Whereas the President has authority under the Constitution to use force in order to defend the national security interests of the United States;
Iraq has not attacked the US Going to war against Iraq will not increase, but rather reduce, the security of Americans at home and abroad. Antagonism will increase, possibly leading to greater incidents of terror. The Middle East region will be thrown into even greater instability and violence. Going to war against Iraq is not defending, but rather threatening, the national security interests of the people of the United States.
Now, therefore, be it
Resolved by the Senate and House of Representatives of the United States of America in Congress assembled,
Section 1. Short Title.
This joint resolution may be cited as the "Further Resolution on Iraq".

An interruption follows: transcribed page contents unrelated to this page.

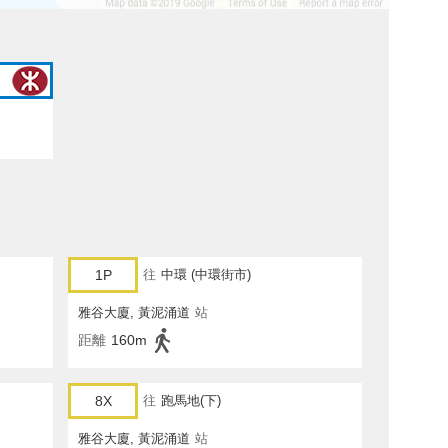
1P
往
中環 (中環街市)
雅谷大廈, 黃泥涌道
站
距離
160m
8X
往
跑馬地(下)
雅谷大廈, 黃泥涌道
站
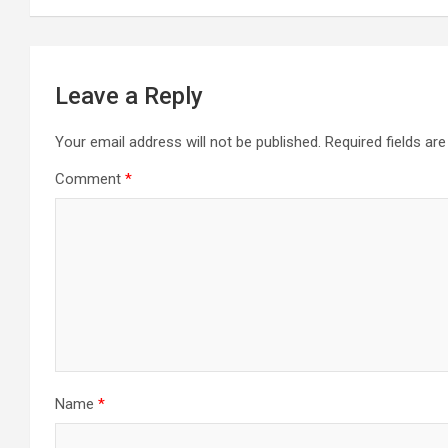
Leave a Reply
Your email address will not be published.
Required fields a
Comment
*
Name
*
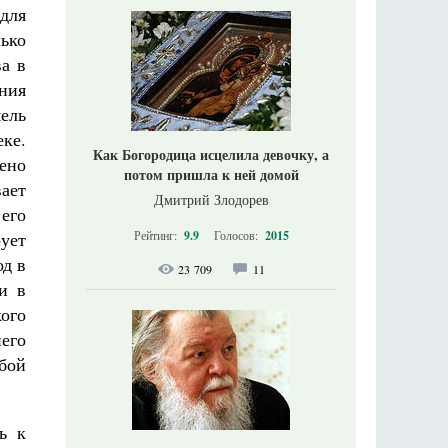
для
лько
ва в
ния
ель
ке.
Как Богородица исцелила девочку, а
ено
потом пришла к ней домой
ает
Дмитрий Злодорев
 его
Рейтинг:
9.9
Голосов:
2015
рует
од в
23 709
11
и в
ого
его
юбой
ь к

Section. 2. Authorization for Use of United States Armed Forces
The President is authorized to use all means [this would give a complete carte blanche to any military force, including use or threat of use of nuclear weapons, both of which are prohibited] that he determines to be appropriate, including force, in order to enforce the United Nations Security Council Resolutions referenced above, [the US does not have the right to use force on its own in the name of UN resolutions; no nation has that right, only the Council does] defend the national security interests of the United States against the threat posed by Iraq, [Iraq does not pose an imminent threat to the United States, the only circumstance in which the use of force against a country that has not attacked us could be justified]and restore international peace and security in the region. [The US does not have the right to impose its own version of 'peace and security in the region' - a pax americana - any more than any other nation does. Any such move could only be done by the United Nations - and Congress does not have the right to usurp that.]